## Aim of the exercise
Where a line of the records holds the string "lines", copy that line.

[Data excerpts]
==============================
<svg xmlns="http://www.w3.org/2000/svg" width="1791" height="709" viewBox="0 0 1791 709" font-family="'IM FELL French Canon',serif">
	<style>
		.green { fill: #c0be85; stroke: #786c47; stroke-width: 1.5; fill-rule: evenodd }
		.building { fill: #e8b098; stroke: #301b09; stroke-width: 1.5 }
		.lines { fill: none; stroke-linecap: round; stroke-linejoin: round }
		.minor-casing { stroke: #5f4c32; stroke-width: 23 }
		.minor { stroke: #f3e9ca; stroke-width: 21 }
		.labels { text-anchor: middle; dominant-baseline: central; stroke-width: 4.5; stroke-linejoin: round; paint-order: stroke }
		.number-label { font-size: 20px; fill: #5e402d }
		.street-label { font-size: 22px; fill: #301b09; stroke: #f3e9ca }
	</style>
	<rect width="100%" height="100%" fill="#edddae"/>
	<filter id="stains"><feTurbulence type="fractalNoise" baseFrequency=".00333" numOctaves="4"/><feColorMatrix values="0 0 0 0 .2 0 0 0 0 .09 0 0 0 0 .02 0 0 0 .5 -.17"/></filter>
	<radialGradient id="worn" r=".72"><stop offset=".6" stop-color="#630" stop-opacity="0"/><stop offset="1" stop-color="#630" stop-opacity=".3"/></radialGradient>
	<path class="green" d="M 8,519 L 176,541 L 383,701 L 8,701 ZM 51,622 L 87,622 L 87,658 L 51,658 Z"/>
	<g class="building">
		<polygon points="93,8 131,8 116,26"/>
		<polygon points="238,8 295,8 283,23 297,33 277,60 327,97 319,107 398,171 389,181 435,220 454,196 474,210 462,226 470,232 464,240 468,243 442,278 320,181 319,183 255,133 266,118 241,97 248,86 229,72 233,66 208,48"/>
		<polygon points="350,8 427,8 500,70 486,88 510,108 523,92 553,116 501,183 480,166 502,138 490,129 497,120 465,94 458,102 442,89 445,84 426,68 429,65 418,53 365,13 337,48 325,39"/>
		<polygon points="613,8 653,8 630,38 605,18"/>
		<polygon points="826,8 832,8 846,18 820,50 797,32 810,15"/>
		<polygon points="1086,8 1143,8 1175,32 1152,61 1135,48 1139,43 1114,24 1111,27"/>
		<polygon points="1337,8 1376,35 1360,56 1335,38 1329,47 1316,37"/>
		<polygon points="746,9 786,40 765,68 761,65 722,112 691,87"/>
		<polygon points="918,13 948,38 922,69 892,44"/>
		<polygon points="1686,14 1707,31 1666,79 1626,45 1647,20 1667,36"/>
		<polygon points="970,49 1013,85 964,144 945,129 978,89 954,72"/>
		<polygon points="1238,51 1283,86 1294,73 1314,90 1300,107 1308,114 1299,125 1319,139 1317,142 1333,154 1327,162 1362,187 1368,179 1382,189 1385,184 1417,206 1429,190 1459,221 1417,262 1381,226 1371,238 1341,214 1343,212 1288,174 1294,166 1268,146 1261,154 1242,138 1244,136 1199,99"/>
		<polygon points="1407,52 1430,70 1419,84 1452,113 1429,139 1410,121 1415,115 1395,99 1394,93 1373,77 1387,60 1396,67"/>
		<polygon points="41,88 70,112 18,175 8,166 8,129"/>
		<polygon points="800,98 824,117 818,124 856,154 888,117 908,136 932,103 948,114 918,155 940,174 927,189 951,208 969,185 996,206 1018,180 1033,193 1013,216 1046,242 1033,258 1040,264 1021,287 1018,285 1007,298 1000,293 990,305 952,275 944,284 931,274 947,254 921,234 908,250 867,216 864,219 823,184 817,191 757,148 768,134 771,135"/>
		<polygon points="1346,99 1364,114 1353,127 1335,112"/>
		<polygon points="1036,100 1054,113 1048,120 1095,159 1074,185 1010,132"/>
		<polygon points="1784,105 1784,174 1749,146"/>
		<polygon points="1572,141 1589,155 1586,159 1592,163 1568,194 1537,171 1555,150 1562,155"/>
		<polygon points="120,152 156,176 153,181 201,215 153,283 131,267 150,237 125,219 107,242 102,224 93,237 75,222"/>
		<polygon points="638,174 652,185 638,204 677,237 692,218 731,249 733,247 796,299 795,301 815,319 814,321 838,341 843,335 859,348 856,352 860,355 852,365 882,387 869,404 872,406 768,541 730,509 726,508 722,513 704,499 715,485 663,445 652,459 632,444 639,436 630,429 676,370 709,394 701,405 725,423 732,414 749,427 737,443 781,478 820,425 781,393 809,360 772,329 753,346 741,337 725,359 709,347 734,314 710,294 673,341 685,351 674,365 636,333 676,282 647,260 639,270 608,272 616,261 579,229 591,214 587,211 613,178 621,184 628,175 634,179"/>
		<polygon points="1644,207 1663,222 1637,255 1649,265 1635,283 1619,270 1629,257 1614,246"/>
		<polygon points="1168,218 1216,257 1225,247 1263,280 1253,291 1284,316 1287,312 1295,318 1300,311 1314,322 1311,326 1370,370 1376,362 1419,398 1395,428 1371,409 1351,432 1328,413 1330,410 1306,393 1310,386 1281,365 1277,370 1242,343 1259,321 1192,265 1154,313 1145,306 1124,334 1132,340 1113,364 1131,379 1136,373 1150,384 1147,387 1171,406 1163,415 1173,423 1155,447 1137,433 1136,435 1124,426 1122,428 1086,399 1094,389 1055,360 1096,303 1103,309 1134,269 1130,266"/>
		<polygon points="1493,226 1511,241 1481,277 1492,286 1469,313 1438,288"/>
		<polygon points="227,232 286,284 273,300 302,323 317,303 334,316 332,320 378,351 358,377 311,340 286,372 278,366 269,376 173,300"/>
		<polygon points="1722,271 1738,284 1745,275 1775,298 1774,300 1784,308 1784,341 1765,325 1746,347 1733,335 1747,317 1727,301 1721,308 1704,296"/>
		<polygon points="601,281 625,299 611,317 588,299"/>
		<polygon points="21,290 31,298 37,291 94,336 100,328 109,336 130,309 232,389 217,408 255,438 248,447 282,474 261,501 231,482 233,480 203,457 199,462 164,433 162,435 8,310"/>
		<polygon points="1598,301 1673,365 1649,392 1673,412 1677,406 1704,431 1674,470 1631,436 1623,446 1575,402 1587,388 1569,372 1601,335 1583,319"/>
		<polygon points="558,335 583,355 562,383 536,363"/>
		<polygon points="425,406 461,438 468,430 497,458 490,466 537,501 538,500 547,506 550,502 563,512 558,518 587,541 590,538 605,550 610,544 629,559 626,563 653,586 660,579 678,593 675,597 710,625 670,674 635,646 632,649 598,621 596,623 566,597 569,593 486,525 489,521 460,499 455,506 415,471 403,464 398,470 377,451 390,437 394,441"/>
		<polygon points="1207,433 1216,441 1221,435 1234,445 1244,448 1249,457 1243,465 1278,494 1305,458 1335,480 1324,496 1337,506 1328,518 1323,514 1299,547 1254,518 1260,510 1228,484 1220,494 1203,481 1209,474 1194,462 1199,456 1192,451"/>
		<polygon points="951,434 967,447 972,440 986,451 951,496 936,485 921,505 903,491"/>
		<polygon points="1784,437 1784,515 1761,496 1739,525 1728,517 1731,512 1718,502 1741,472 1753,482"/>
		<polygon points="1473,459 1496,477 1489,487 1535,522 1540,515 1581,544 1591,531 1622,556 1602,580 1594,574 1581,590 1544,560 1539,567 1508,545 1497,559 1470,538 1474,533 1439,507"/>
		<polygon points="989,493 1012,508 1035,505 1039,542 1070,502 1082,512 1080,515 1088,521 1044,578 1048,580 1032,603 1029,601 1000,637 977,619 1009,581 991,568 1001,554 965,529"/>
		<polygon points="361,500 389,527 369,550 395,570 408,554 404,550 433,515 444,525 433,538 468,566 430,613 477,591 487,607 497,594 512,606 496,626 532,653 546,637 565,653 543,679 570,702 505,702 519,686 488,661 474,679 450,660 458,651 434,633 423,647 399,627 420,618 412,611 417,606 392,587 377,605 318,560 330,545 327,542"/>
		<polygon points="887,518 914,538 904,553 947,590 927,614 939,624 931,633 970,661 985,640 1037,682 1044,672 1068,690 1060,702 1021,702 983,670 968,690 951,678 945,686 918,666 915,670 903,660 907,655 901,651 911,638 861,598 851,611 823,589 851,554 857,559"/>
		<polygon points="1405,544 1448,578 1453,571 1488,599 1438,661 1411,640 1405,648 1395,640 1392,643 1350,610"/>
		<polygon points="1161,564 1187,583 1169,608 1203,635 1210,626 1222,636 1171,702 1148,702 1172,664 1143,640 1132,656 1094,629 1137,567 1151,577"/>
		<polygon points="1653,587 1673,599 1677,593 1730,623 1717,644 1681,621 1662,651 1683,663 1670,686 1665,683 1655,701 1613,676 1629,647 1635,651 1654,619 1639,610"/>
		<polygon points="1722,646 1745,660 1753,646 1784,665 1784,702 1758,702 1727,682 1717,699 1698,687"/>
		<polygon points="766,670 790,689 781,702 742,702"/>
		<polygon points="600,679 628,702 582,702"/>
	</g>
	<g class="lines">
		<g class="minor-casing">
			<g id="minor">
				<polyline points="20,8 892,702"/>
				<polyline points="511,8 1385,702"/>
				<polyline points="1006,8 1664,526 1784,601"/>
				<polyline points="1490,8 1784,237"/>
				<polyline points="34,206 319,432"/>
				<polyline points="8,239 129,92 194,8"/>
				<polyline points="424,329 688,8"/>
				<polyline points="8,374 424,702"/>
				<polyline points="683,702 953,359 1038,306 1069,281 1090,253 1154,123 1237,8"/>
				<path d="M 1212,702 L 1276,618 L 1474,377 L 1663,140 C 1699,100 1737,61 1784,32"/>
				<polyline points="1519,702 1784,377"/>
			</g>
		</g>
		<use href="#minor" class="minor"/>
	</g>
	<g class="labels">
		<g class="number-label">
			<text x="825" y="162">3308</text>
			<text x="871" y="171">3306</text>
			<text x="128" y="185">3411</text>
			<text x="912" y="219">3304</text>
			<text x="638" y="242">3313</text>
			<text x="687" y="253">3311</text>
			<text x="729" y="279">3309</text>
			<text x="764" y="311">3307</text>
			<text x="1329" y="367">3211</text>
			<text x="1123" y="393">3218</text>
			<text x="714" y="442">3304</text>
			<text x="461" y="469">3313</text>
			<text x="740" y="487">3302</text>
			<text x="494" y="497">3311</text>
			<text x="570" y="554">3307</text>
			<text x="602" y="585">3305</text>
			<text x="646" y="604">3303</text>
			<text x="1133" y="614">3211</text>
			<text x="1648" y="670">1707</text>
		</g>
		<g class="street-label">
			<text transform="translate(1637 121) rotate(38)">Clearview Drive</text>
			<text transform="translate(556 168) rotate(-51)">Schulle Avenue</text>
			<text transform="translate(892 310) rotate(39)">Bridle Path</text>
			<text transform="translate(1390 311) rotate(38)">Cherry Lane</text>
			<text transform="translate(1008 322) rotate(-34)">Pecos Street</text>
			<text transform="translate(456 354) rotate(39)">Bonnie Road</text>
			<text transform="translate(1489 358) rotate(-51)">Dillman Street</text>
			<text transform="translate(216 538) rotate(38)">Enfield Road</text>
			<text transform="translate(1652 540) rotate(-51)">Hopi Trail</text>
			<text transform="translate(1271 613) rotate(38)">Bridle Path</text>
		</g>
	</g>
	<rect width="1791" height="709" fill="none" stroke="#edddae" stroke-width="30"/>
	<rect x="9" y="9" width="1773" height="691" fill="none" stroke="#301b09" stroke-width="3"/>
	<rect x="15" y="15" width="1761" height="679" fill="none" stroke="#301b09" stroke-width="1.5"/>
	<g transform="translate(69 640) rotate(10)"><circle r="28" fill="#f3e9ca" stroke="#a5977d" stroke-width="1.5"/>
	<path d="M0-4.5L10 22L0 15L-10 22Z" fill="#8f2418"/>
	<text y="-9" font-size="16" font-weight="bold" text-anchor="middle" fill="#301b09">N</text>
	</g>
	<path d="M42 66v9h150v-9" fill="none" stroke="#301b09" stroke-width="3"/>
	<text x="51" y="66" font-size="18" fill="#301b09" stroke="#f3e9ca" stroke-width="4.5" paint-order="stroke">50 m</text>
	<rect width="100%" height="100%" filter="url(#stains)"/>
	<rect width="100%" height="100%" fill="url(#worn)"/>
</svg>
==============================
## Exercise solution
		.lines { fill: none; stroke-linecap: round; stroke-linejoin: round }
	<g class="lines">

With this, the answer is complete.